今回は、携帯IDを活用し、来場コストを4分の1に抑えることに成功した東京都A社について見ていきたい。A社の概要は下記となっている。
では本日の目次を見ていこう。
当初の課題
下の図はA社が抱えていた課題と目標、ギャップを埋めるための対策を記した図である。順に説明していこう。
もともとA社では総合展示場に多くモデルハウスを出展していることもあり、テレビCMを中心に集客を行っていた。しかし、テレビ広告は近年若い世代を中心に広告効率が悪化しており、A社でも費用対効果が合わない状況が続いていた。
こういった状況から、広告の費用対効果を高めたいと考え、携帯IDを活用した効率的な集客体制を構築することに至ったのである。
話を進める前に、そもそも「携帯ID広告」とは何かという点について触れていこう。下の図をご覧いただきたい。
携帯ID広告は、日本中の携帯電話IDと連携しており、全国9,000万人以上の携帯電話に保存されている年収、職業、住所、閲覧履歴や関心事などを把握できる。
そのため、「ターゲットを絞って広告を配信する」や「認知広告の効果性を把握する」などさまざまな活用が可能となる。では、A社はこのツールを用いて、どのように集客効率を高めたのだろうか。
A社の取り組み
①ターゲットのセグメント
一つ目が、ターゲットのセグメントである。
お伝えしたように、携帯ID広告は日本人口のほとんどの個人情報を把握することができる。下の図にあるように、「経営者向けの広告」「主婦向けの広告」「公務員向けの広告」といった形で、よりターゲットに合った形で広告を配信することが可能となる。
下の図は、A社が実際に配信している広告だ。このように、ターゲットに合わせて全く色合いやテイストの違う広告を配信することによって、広告の効果を高めることに成功した。
そもそも従来の広告は、「誰にどう発信するか」という観点は制限ができない。テレビCMにおいても同様である。
年収や年齢、性別などで狙った配信はできず、チラシやラジオなども同様だ(一部のWEB広告はできるが、近々規制の問題で困難になる)。しかし、携帯ID広告を活用すれば、この「誰に広告を発信するか」という観点において、非常に精度の高いアプローチが可能となる。
テレビCMは、ターゲットを狙い撃ちすることはできないが、一方でマス媒体も近年はネットサービスに変化している。
下の図は、民放を見ることができるTVerという有料サービスであるが、このようなネットサービス型のテレビCMであれば、ターゲットに決め打ちで広告を配信することが可能となる。
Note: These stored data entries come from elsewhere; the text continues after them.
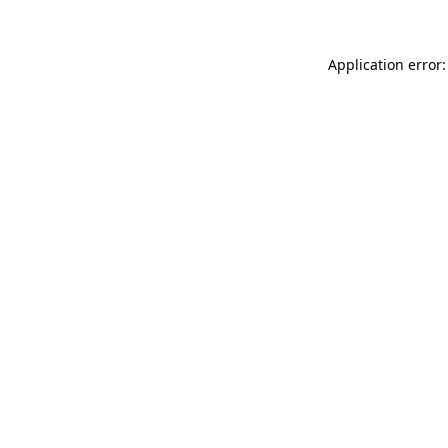
Application error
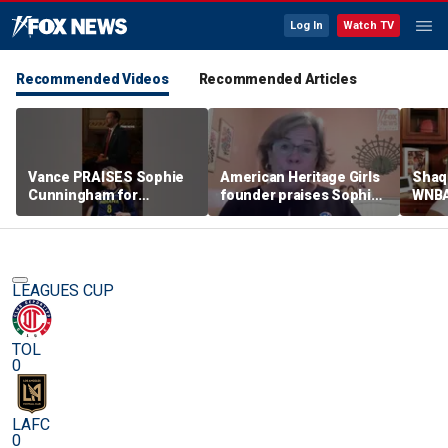
Log In
Watch TV
Recommended Videos
Recommended Articles
Vance PRAISES Sophie
American Heritage Girls
Shaq 
Cunningham for
founder praises Sophie
WNBA
standing up for women's
Cunningham on girls'
inclu
sports
sports stance
treat
post
LEAGUES CUP
TOL
0
LAFC
0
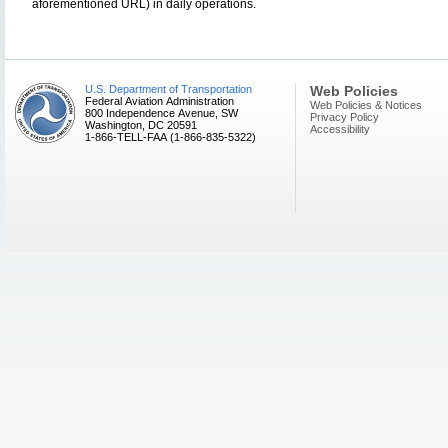
aforementioned URL) in daily operations.
U.S. Department of Transportation
Web Policies
Federal Aviation Administration
Web Policies & Notices
800 Independence Avenue, SW
Privacy Policy
Washington, DC 20591
Accessibility
1-866-TELL-FAA (1-866-835-5322)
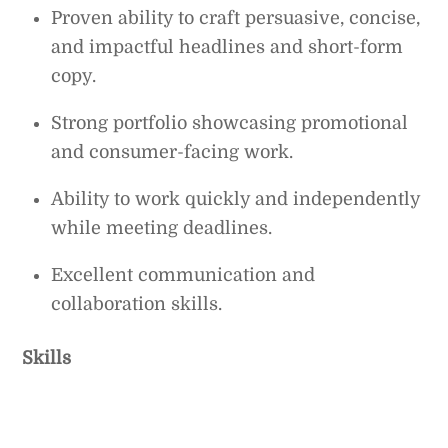
Proven ability to craft persuasive, concise,
and impactful headlines and short-form
copy.
Strong portfolio showcasing promotional
and consumer-facing work.
Ability to work quickly and independently
while meeting deadlines.
Excellent communication and
collaboration skills.
Skills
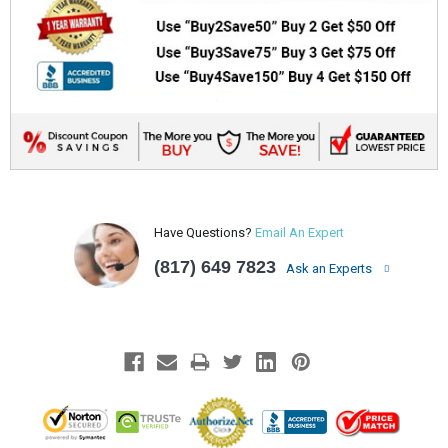
Have Questions?
Email An Expert
(817) 649 7823
Ask an Experts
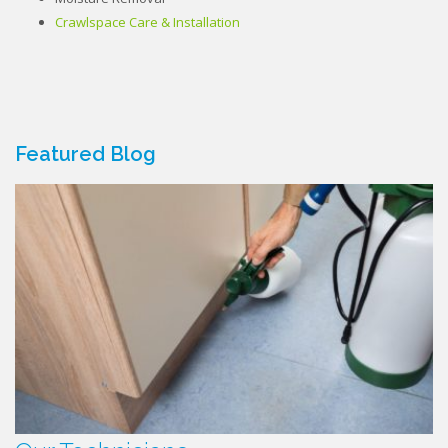
Crawlspace Care & Installation
Featured Blog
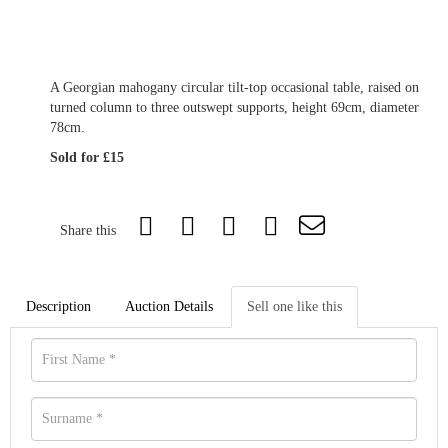
A Georgian mahogany circular tilt-top occasional table, raised on
turned column to three outswept supports, height 69cm, diameter
78cm.
Sold for £15
Share this
Description
Auction Details
Sell one like this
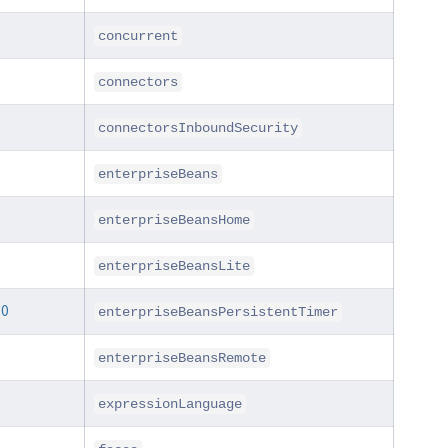
concurrent
connectors
connectorsInboundSecurity
enterpriseBeans
enterpriseBeansHome
enterpriseBeansLite
.0
enterpriseBeansPersistentTimer
enterpriseBeansRemote
expressionLanguage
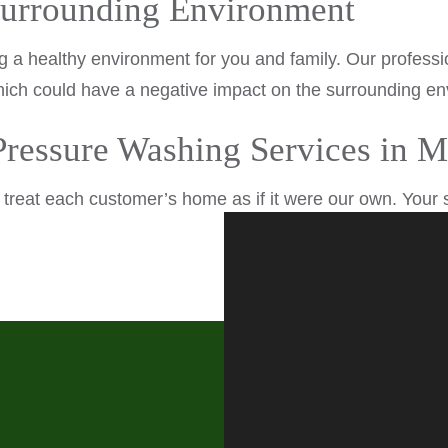
Surrounding Environment
ng a healthy environment for you and family. Our profess
ich could have a negative impact on the surrounding envi
 Pressure Washing Services in
reat each customer’s home as if it were our own. Your sa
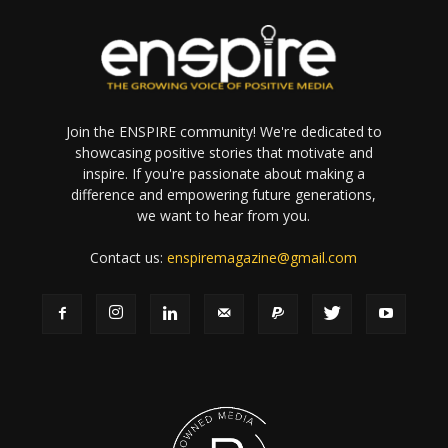
Join the ENSPIRE community! We're dedicated to
showcasing positive stories that motivate and
inspire. If you're passionate about making a
difference and empowering future generations,
we want to hear from you.
Contact us:
enspiremagazine@gmail.com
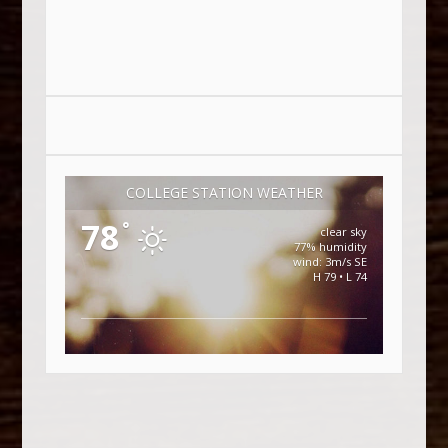
COLLEGE STATION WEATHER
78
°
clear sky
77% humidity
wind: 3m/s SE
H 79 • L 74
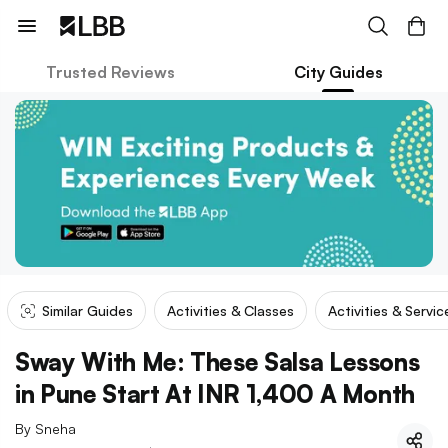
Trusted Reviews
City Guides
Similar Guides
Activities & Classes
Activities & Servic
Sway With Me: These Salsa Lessons
in Pune Start At INR 1,400 A Month
By
Sneha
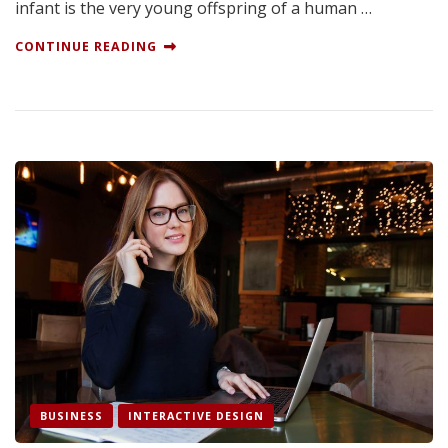
infant is the very young offspring of a human …
CONTINUE READING
BUSINESS
INTERACTIVE DESIGN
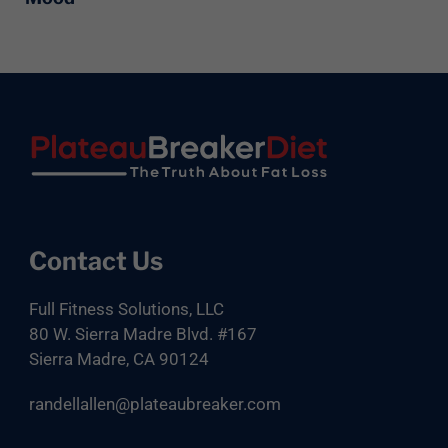
Footer
Contact Us
Full Fitness Solutions, LLC
80 W. Sierra Madre Blvd. #167
Sierra Madre, CA 90124
randellallen@plateaubreaker.com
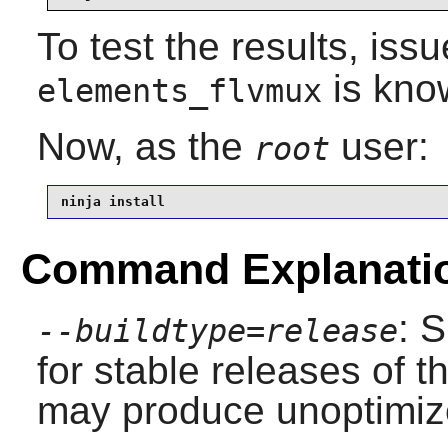
To test the results, iss
is kno
elements_flvmux
Now, as the
user:
root
ninja install
Command Explanati
: 
--buildtype=release
for stable releases of t
may produce unoptimize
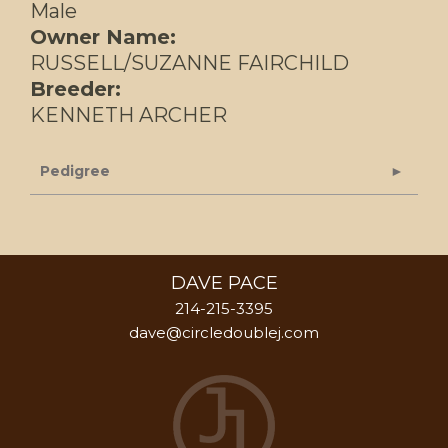
Male
Owner Name:
RUSSELL/SUZANNE FAIRCHILD
Breeder:
KENNETH ARCHER
Pedigree
DAVE PACE
214-215-3395
dave@circledoublej.com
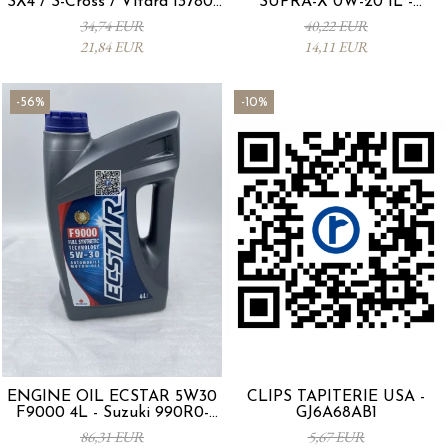
SX4 / S-Cross / Vitara 13780-
SUPRA-X 0W-20 1L -
53SA0-000
0012MO0W20
34,74 EUR
40,22 EUR
21,84 EUR
14,11 EUR
-56%
-10%
ENGINE OIL ECSTAR 5W30
CLIPS TAPITERIE USA -
F9000 4L - Suzuki 990R0-
GJ6A68AB1
21E72-004
86,31 EUR
5,67 EUR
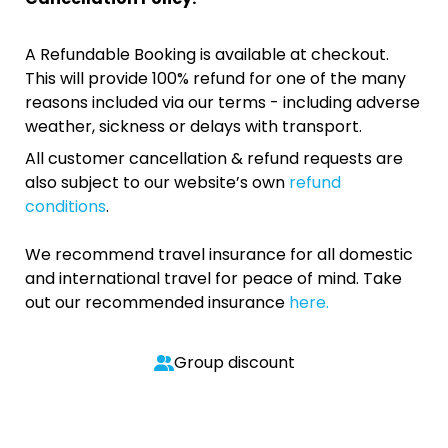
A Refundable Booking is available at checkout.
This will provide 100% refund for one of the many
reasons included via our terms - including adverse
weather, sickness or delays with transport.
All customer cancellation & refund requests are
also subject to our website’s own
refund
conditions
.
We recommend travel insurance for all domestic
and international travel for peace of mind. Take
out our recommended insurance
here.
Group discount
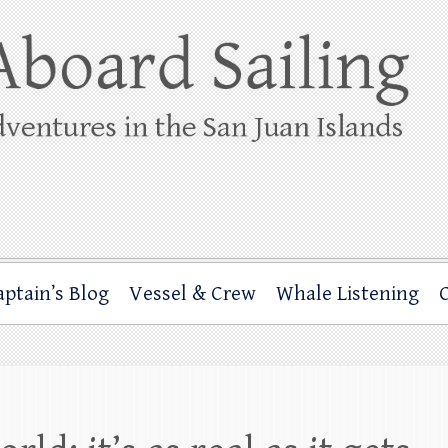
ing
rbor through the San Juan Islands – and beyond!
aptain’s Blog
Vessel & Crew
Whale Listening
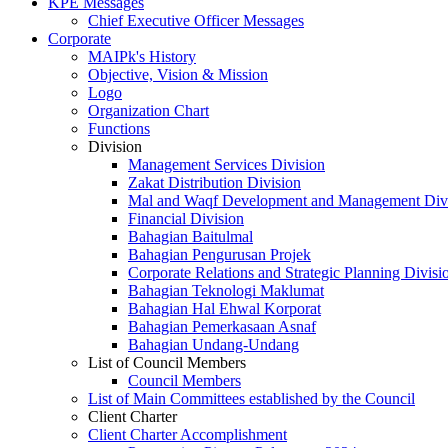
KPE Messages
Chief Executive Officer Messages
Corporate
MAIPk's History
Objective, Vision & Mission
Logo
Organization Chart
Functions
Division
Management Services Division
Zakat Distribution Division
Mal and Waqf Development and Management Div
Financial Division
Bahagian Baitulmal
Bahagian Pengurusan Projek
Corporate Relations and Strategic Planning Divisi
Bahagian Teknologi Maklumat
Bahagian Hal Ehwal Korporat
Bahagian Pemerkasaan Asnaf
Bahagian Undang-Undang
List of Council Members
Council Members
List of Main Committees established by the Council
Client Charter
Client Charter Accomplishment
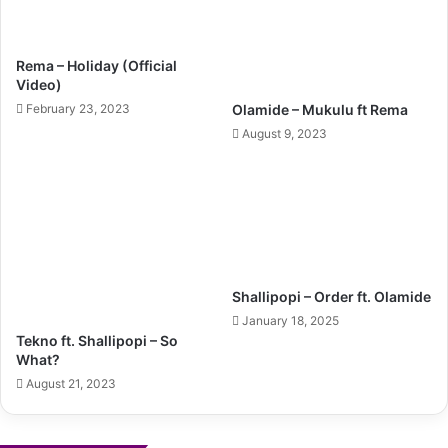
Rema – Holiday (Official
Video)
February 23, 2023
Olamide – Mukulu ft Rema
August 9, 2023
Shallipopi – Order ft. Olamide
January 18, 2025
Tekno ft. Shallipopi – So
What?
August 21, 2023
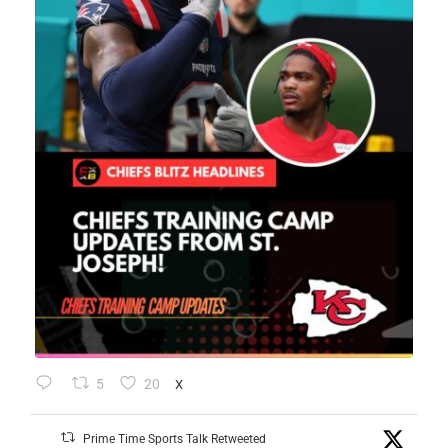
5
20
X
Prime Time Sports Talk Retweeted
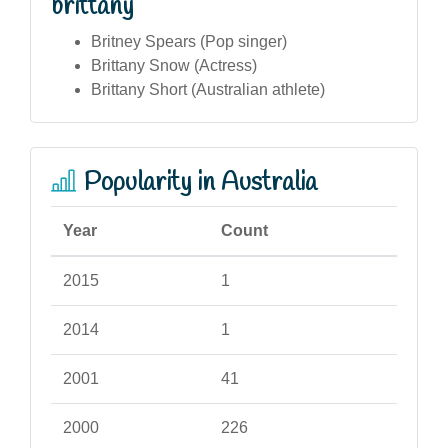
brittany
Britney Spears (Pop singer)
Brittany Snow (Actress)
Brittany Short (Australian athlete)
Popularity in Australia
Year
Count
2015
1
2014
1
2001
41
2000
226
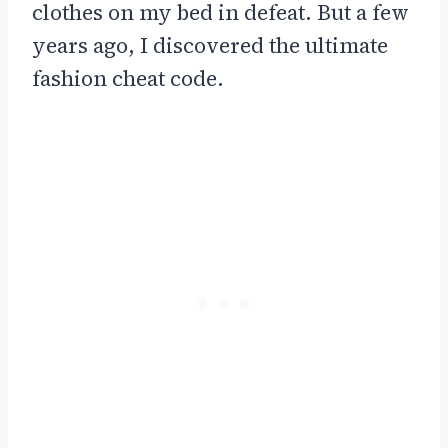
clothes on my bed in defeat. But a few
years ago, I discovered the ultimate
fashion cheat code.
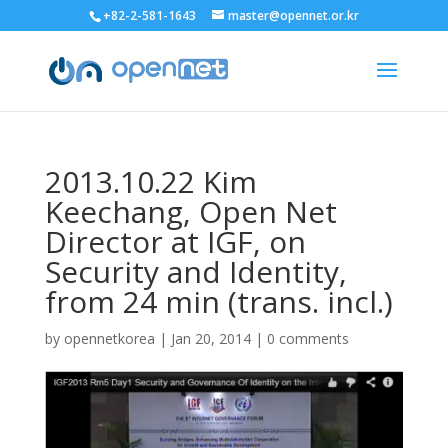
+82-2-581-1643
master@opennet.or.kr
2013.10.22 Kim
Keechang, Open Net
Director at IGF, on
Security and Identity,
from 24 min (trans. incl.)
by
opennetkorea
|
Jan 20, 2014
|
0 comments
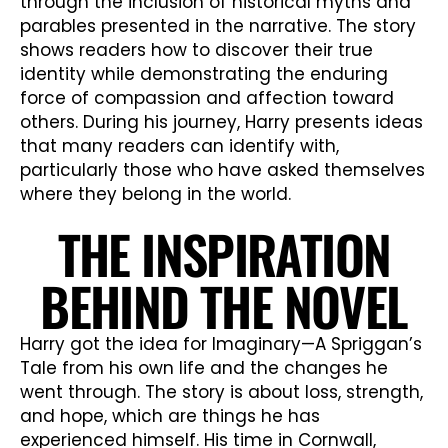
through the inclusion of historical myths and
parables presented in the narrative. The story
shows readers how to discover their true
identity while demonstrating the enduring
force of compassion and affection toward
others. During his journey, Harry presents ideas
that many readers can identify with,
particularly those who have asked themselves
where they belong in the world.
THE INSPIRATION
BEHIND THE NOVEL
Harry got the idea for Imaginary—A Spriggan’s
Tale from his own life and the changes he
went through. The story is about loss, strength,
and hope, which are things he has
experienced himself. His time in Cornwall,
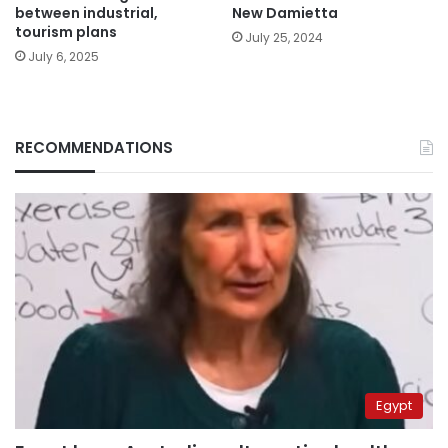
between industrial,
New Damietta
tourism plans
July 25, 2024
July 6, 2025
RECOMMENDATIONS
Egypt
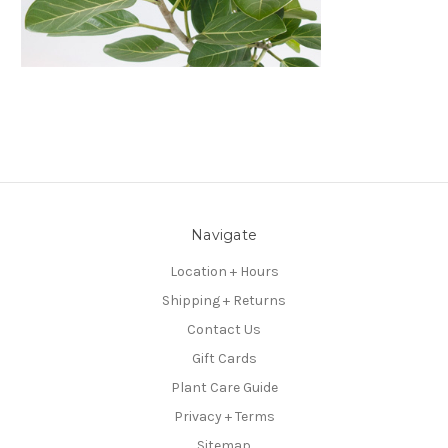
Navigate
Location + Hours
Shipping + Returns
Contact Us
Gift Cards
Plant Care Guide
Privacy + Terms
Sitemap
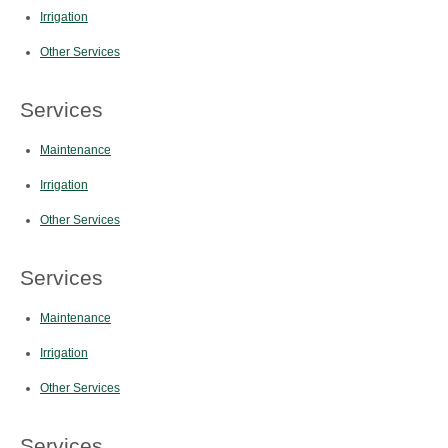
Irrigation
Other Services
Services
Maintenance
Irrigation
Other Services
Services
Maintenance
Irrigation
Other Services
Services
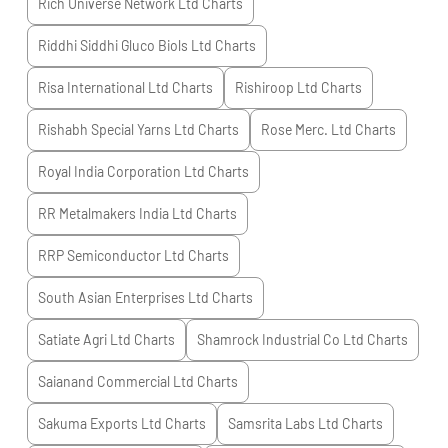
Rich Universe Network Ltd
Charts
Riddhi Siddhi Gluco Biols Ltd
Charts
Risa International Ltd
Charts
Rishiroop Ltd
Charts
Rishabh Special Yarns Ltd
Charts
Rose Merc. Ltd
Charts
Royal India Corporation Ltd
Charts
RR Metalmakers India Ltd
Charts
RRP Semiconductor Ltd
Charts
South Asian Enterprises Ltd
Charts
Satiate Agri Ltd
Charts
Shamrock Industrial Co Ltd
Charts
Saianand Commercial Ltd
Charts
Sakuma Exports Ltd
Charts
Samsrita Labs Ltd
Charts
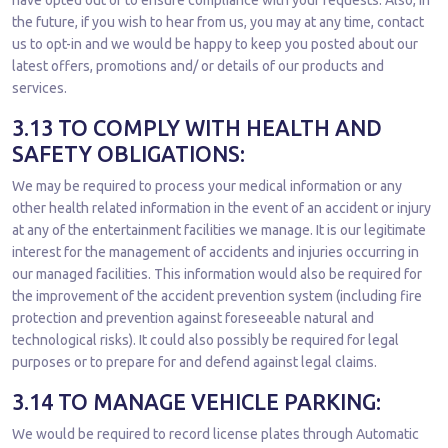
have opted out of to ensure compliance with your requests. Also, in
the future, if you wish to hear from us, you may at any time, contact
us to opt-in and we would be happy to keep you posted about our
latest offers, promotions and/ or details of our products and
services.
3.13 TO COMPLY WITH HEALTH AND
SAFETY OBLIGATIONS:
We may be required to process your medical information or any
other health related information in the event of an accident or injury
at any of the entertainment facilities we manage. It is our legitimate
interest for the management of accidents and injuries occurring in
our managed facilities. This information would also be required for
the improvement of the accident prevention system (including fire
protection and prevention against foreseeable natural and
technological risks). It could also possibly be required for legal
purposes or to prepare for and defend against legal claims.
3.14 TO MANAGE VEHICLE PARKING:
We would be required to record license plates through Automatic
TVerは、登録者が4500万人と日本人口の1/3を占め、40代以下の会員が多い傾向にある。YouTubeと比較して広告効果が4倍以上と言われており、今非常に効果性の高い媒体だ。
テレビCMと同様、ラジオにおいてもネットサービス化されている。その代表がSpotifyだ。
Spotifyは音楽配信サービスだが、日本ではラジオとして使用されているケースも多く見られる。そのため、効果性が見えない従来のラジオではなく、Spotify経由で広告を配信することで、狙い撃ち広告が可能となる。
②獲得から認知
二つ目が、「獲得から認知」である。
下の図をご覧いただきたい。住宅業界の集客に関しては、「獲得広告」と「認知広告」がある。獲得広告とは、チラシやホームページ(の資料請求)などのように、「名簿を取る」ことを目的にした広告である。